In a century or two, the original, mixed hardwood forest will be restored through natural regeneration. This process can be speeded by cutting trees to create canopy gaps and by transplanting hardwoods into the openings. When they mature, these hardwoods will provide seeds to regenerate a mixed forest.
13) The Maple Orchard
Imagine growing maple trees with the same care we give to apples and other commercial fruits. That’s what we are doing in these old fields to creating a highly productive sugar bush of fast-growing, extra-sweet maples that are the ideal distance apart. Creating a sugar bush from saplings takes a lot of hard work and commitment. Maples take about 30 years to grow big enough to tap.
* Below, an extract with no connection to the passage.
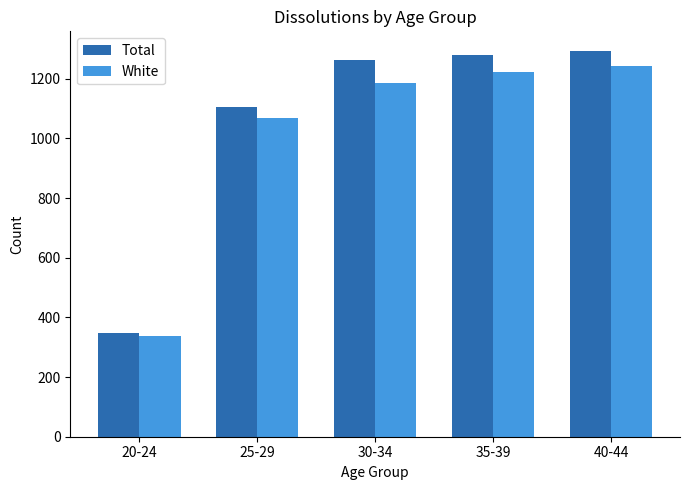

What is the sum of the Total values at 25-29 and 40-44?

2399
In 1991 and 1992, we transplanted 600 maple saplings from a nearby sugar maple stand. The saplings, 1.2 to 2.4 metres tall, were planted about six metres apart. About 5% per cent of the trees died in the first few years and were replaced.
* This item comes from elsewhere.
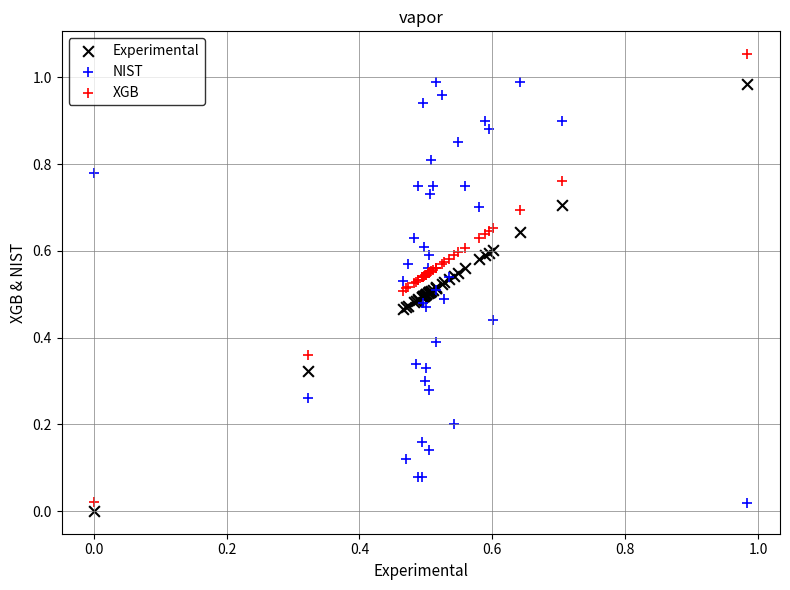

Which series reaches the maximum Y coordinate?

XGB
Before planting, the 2.4 hectare site was mowed and herbicide was applied to protect the saplings from competition with other plants for sunlight, water and nutrients. Mulches were also placed around each tree to hold back competition. The Ministry of Natural Resources (MNR) used the orchard to test the ability of plastic and newspaper mulches, as well as herbicides, to improve tree survival and growth by reducing competition.After five years the trees were measured. No statistical evidence was found to support any specific mulch treatment. The trees with the herbicide mulch may have had a slight advantage.
The maple orchard is growing well in spite of drought in 2001 and 2003 and again in 2013 and 2014.A few of the trees on shallowest soil did die due to drought and other trees showed considerable stress but survived.The trees have grown from 5-6 foot saplings to 15 to 30 foot trees. Some sun scald damage occurred on the south side of the trees which weakens the trunk and makes the tree susceptible to wind blow down. Sun scald can be reduced by painting the tree white on the south side or using some form of sun shield. The maple orchard is considered to be a success. The trees may be large enough to tap by 2020 if the current growth rate continues.
14) The Kettles
During the spring sap season maple syrup is made at this location in iron kettles over an open fire. Three kettles are used as the sap sweetness is increased it is ladled to the second kettle and finally to the syrup finishing kettle. This speeds up the process which is very time consuming and not very efficient. However it was a big step forward from boiling using hot rocks in the sap as practiced by the natives.
15) The Old Sugar Shack
Farm owners made maple syrup here from the 1940s to1990. The labour-intensive operation used about 30 cords of wood a year to boil the sap from 2,000 taps.
Cupola and Chimney
The cupola is a venting system that allows the steam from the boiling sap to escape from below. The smoke stack, or chimney, allows the smoke to escape from the fire below. It is also very important in creating an updraft effect on the fire. This updraft sucks air from below over the fire and up the chimney. The moving air continuously fans the flames of the fire, keeping it burning very hot.
Inside the Old Sugar Shack
Here you see the evaporator in action.
Sap is boiled down to syrup in this large stainless steel pan. This process takes approximately 5 hours from raw sap to finished product.
On average, it takes 30 to 40 litres of sap to make one litre of syrup. The pan is large and shallow so that there is maximum surface area of sap being heated by the fire below.